Taxes – Here’s an odd one, as no one enjoys paying taxes, but here in Italy and particularly the comune we are in, the comparison to what we paid in the UK makes me very happy. Back in Stoke on Trent, my town of birth, I was paying at one point £2,168 in council tax per annum. Understandably at the time I did reside in a large detached house. Profits from the sale of this house went to buy our current casa italiana. In my final year in the UK my council tax, which covered refuse removal, once weekly and street lighting etc. was £978. Here in Italy my council tax is €115 and my rubbish removal tax is €118 with recycling/rubbish collections taking place daily, except Sunday. The total taxes are €233, add to this the sixty cents it’ll cost to pay at the post office and the conversion to GBP is £201.67, saving me a total of £776.33 each year.

Dog Friendly – For a country that has an appalling record regarding dog welfare; approximately 650 dogs are abandoned during the summer months of June to September, that’s a rate of one dog every two minutes. These statistics are shocking, but on the other side of the coin, living here is great for people with dogs. We have lots of open space for them to enjoy, the roads here in the countryside are quiet so it’s possible to wander along them with your pooch on its lead without having to dodge traffic. The bars are dog friendly, I can take my dogs to the two bars I frequent, and they are welcomed as we sit outside enjoying our beers. There are even shops, large international ones that are okay with small dogs coming in with their owners. So if we take a trip into Ikea, Olive our terrier can come along with us and enjoy a sneaky hot-dog at the end of the trip, but our big hound, Alfie has to stay behind in the car. (In the underground car-park of course where it’s cool).

Wine – Hands up who thought I’d not give the red stuff a mention: As if… I like the fact that I can buy a good bottle of prosecco for as little as €3 compared to £11 back in England.

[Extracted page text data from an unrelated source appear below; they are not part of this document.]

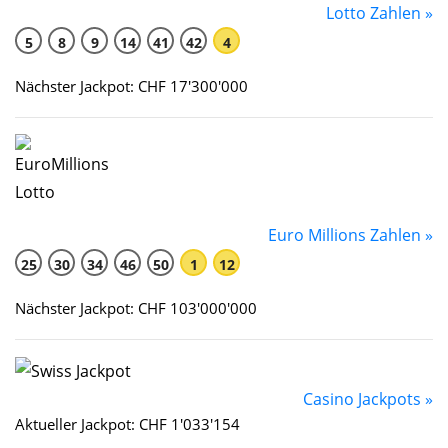
Lotto Zahlen »
5
8
9
14
41
42
4
Nächster Jackpot: CHF 17'300'000
Euro Millions Zahlen »
25
30
34
46
50
1
12
Nächster Jackpot: CHF 103'000'000
Casino Jackpots »
Aktueller Jackpot: CHF 1'033'154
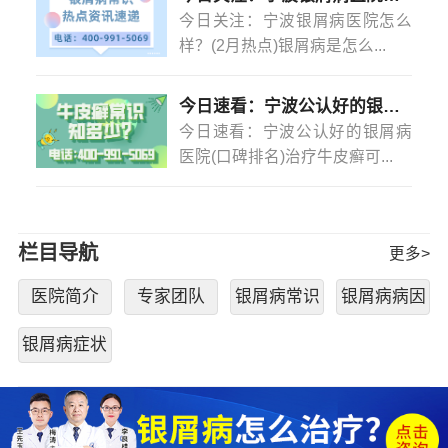
今日关注：宁波银屑病医院怎么
样？(2月热点)银屑病是怎么...
今日速看：宁波公认好的银屑病医院(口碑排名)治疗牛皮癣可以不吃药不打针吗？
今日速看：宁波公认好的银屑病
医院(口碑排名)治疗牛皮癣可...
栏目导航
更多>
医院简介
专家团队
银屑病常识
银屑病病因
银屑病症状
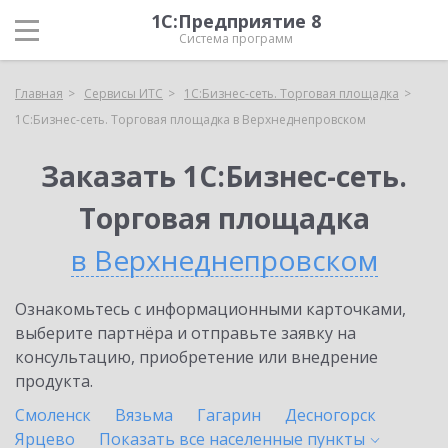
1С:Предприятие 8
Система программ
Главная
Сервисы ИТС
1С:Бизнес-сеть. Торговая площадка
1С:Бизнес-сеть. Торговая площадка в Верхнеднепровском
Заказать 1С:Бизнес-сеть.
Торговая площадка
в Верхнеднепровском
Ознакомьтесь с информационными карточками,
выберите партнёра и отправьте заявку на
консультацию, приобретение или внедрение
продукта.
Смоленск
Вязьма
Гагарин
Десногорск
Ярцево
Показать все населенные
пункты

There’s a plethora of good wines on offer here for very little money, yes the supermarkets have undrinkable red plonk for as little as 99 cents, but a good montepulciano d’abruzzo can be purchased for around €1,49. But a big change I have discovered is there are a few whites that I can drink and enjoy. I’ve never really taken to white wine, having found it mostly acidic and unpalatable. Now when we eat at our favourite restaurant, I can be seen sipping a chilled, dry white with my seafood pasta.

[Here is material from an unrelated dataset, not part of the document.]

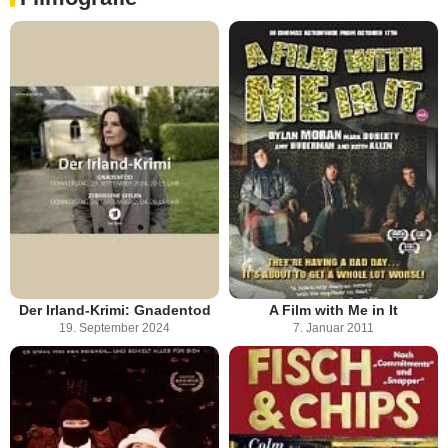
Der Irland-Krimi: Gnadentod
A Film with Me in It
19. September 2024
7. Januar 2011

Italy isn’t perfect by any stretch of the imagination, there’s elements of living here that infuriate, there are things I miss about the UK, silly things like walking down the road and instantly understanding every written sign around me. I miss being able to go to my writers’ group on a Wednesday evening and enjoying the company of like-minded people. Mostly I miss hearing the potteries dialect, the flat vowels and nasal sounds I grew up with. But there’s much more that I don’t miss, and as this is a post about being positive I’ll resist the urge to go into detail.

I hope this idea of positive things about where we live is taken up by another blogger and directed back to me, and this in turn will filter back to Richard and of course his edition will  kick back to the Brit in Bavaria who unknowingly started this chain. So come on, one of you bloggers out there tell us all, why you love where you live.